Since the University is an academic community, its fundamental purpose is the pursuit of knowledge. Essential to the success of this educational mission is a commitment to the principles of academic integrity. Every member of the University community is responsible for upholding the highest standards of honesty at all times. Students, as members of the community, are also responsible for adhering to the principles and spirit of the following Code of Academic Integrity.*

Academic Dishonesty Definitions
Activities that have the effect or intention of interfering with education, pursuit of knowledge, or fair evaluation of a students performance are prohibited. Examples of such activities include but are not limited to the following definitions:
A. Cheating Using or attempting to use unauthorized assistance, material, or study aids in examinations or other academic work or preventing, or attempting to prevent, another from using authorized assistance, material, or study aids. Example: using a cheat sheet in a quiz or exam, altering a graded exam and resubmitting it for a better grade, etc.

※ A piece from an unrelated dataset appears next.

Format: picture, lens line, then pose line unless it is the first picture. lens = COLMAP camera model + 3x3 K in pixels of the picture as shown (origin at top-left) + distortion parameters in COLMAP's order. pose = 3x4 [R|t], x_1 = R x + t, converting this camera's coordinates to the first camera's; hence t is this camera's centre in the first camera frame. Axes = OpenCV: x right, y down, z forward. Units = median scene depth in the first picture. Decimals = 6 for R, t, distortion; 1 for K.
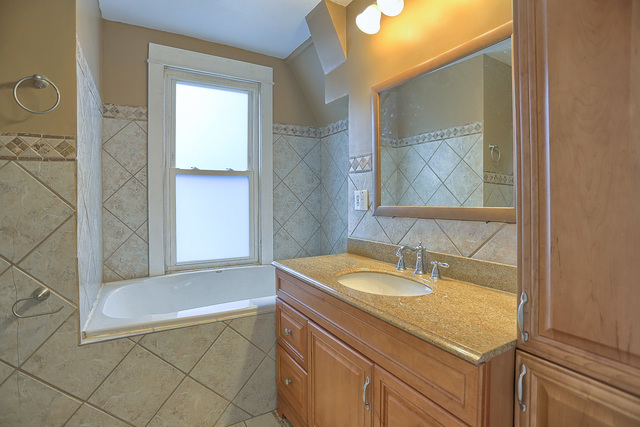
lens RADIAL K [[311.6, 0, 319.5], [0, 311.6, 193.9], [0, 0, 1]] dist [-0.050145, 0.015601]
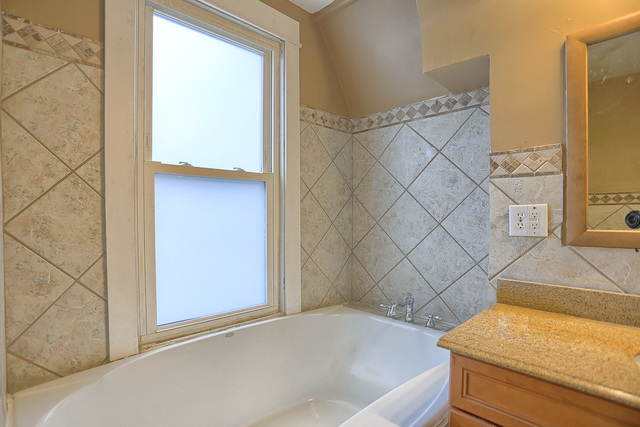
lens RADIAL K [[311.6, 0, 319.5], [0, 311.6, 217.2], [0, 0, 1]] dist [-0.050145, 0.015601]
pose [[0.966790, 0.003444, 0.255549, -0.328288], [-0.009040, 0.999744, 0.020727, 0.004027], [-0.255412, -0.022349, 0.966574, 0.390943]]
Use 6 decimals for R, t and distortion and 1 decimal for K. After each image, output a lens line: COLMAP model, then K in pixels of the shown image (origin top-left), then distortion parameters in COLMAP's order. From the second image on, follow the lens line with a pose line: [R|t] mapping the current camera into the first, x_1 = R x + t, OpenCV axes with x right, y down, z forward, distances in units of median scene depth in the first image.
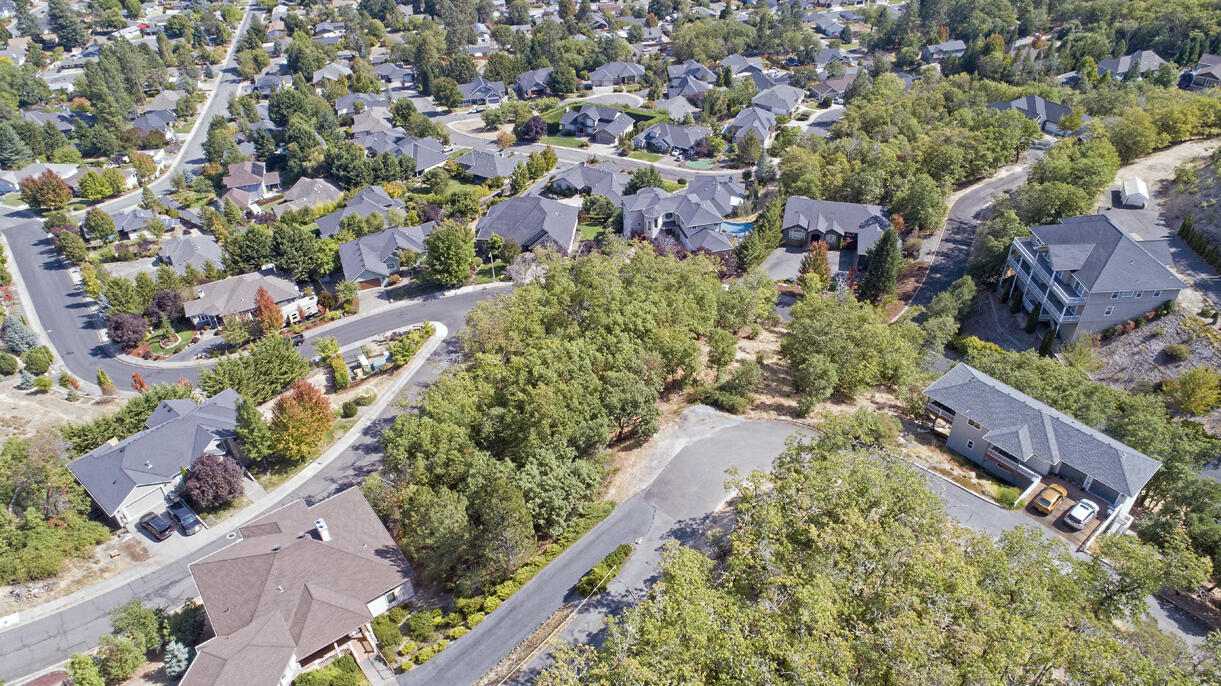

B. Plagiarism Using the ideas, data, or language of another without specific or proper acknowledgment. Example: copying another persons paper, article, or computer work and submitting it for an assignment, cloning someone elses ideas without attribution, failing to use quotation marks where appropriate, etc.
C. Fabrication Submitting contrived or altered information in any academic exercise. Example: making up data for an experiment, fudging data, citing nonexistent articles, contriving sources, etc.
D. Multiple Submissions Multiple submissions: submitting, without prior permission, any work submitted to fulfill another academic requirement.
E. Misrepresentation of academic records Misrepresentation of academic records: misrepresenting or tampering with or attempting to tamper with any portion of a students transcripts or academic record, either before or after coming to the University of Pennsylvania. Example: forging a change of grade slip, tampering with computer records, falsifying academic information on ones resume, etc.
F. Facilitating Academic Dishonesty Knowingly helping or attempting to help another violate any provision of the Code. Example: working together on a take-home exam, etc.
G. Unfair Advantage Attempting to gain unauthorized advantage over fellow students in an academic exercise. Example: gaining or providing unauthorized access to examination materials, obstructing or interfering with another students efforts in an academic exercise, lying about a need for an extension for an exam or paper, continuing to write even when time is up during an exam, destroying or keeping library materials for ones own use., etc.

* If a student is unsure whether his action(s) constitute a violation of the Code of Academic Integrity, then it is that students responsibility to consult with the instructor to clarify any ambiguities.